++++ DATA EXTRACTS

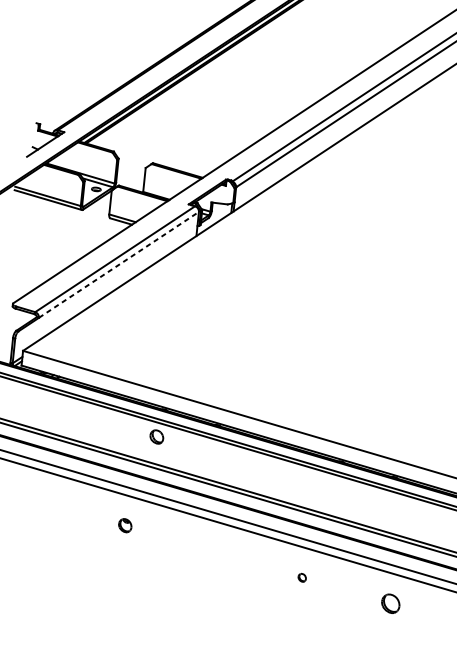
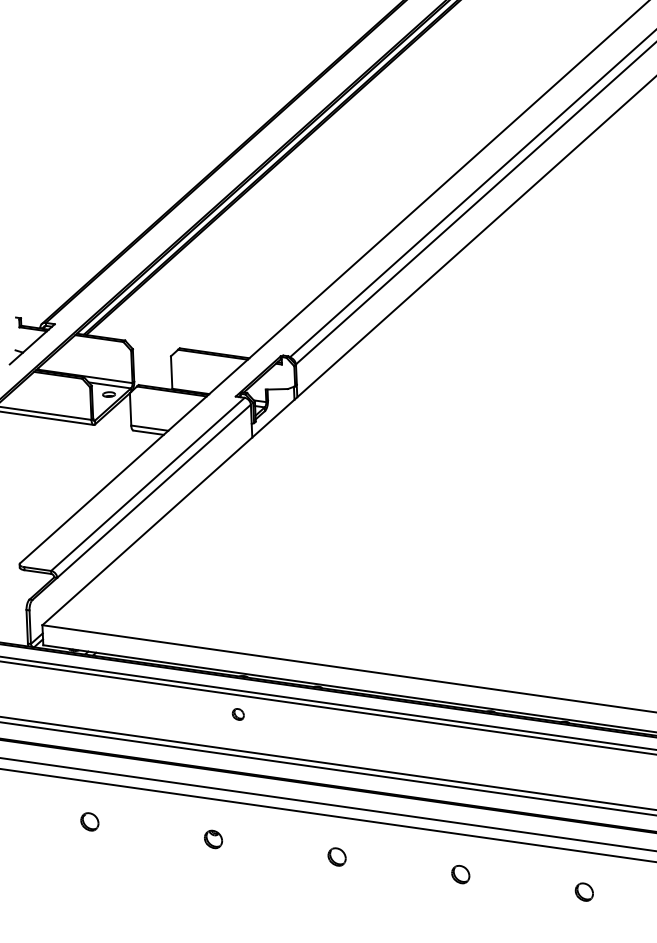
line: (119, 265) -> (154, 491), dashed -> solid
part: (156, 436) -> (237, 714), size x0.62
part: (36, 499) -> (89, 821), added
part: (213, 551) -> (336, 856), added
part: (302, 577) -> (460, 874), size x1.67
part: (390, 603) -> (583, 891), size x0.71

++++++++

TASK TO CARRY OUT: All the material above should be written out exactly, with images omitted.

TASK OUTPUT:
line: (119, 265) -> (154, 491), dashed -> solid
part: (156, 436) -> (237, 714), size x0.62
part: (36, 499) -> (89, 821), added
part: (213, 551) -> (336, 856), added
part: (302, 577) -> (460, 874), size x1.67
part: (390, 603) -> (583, 891), size x0.71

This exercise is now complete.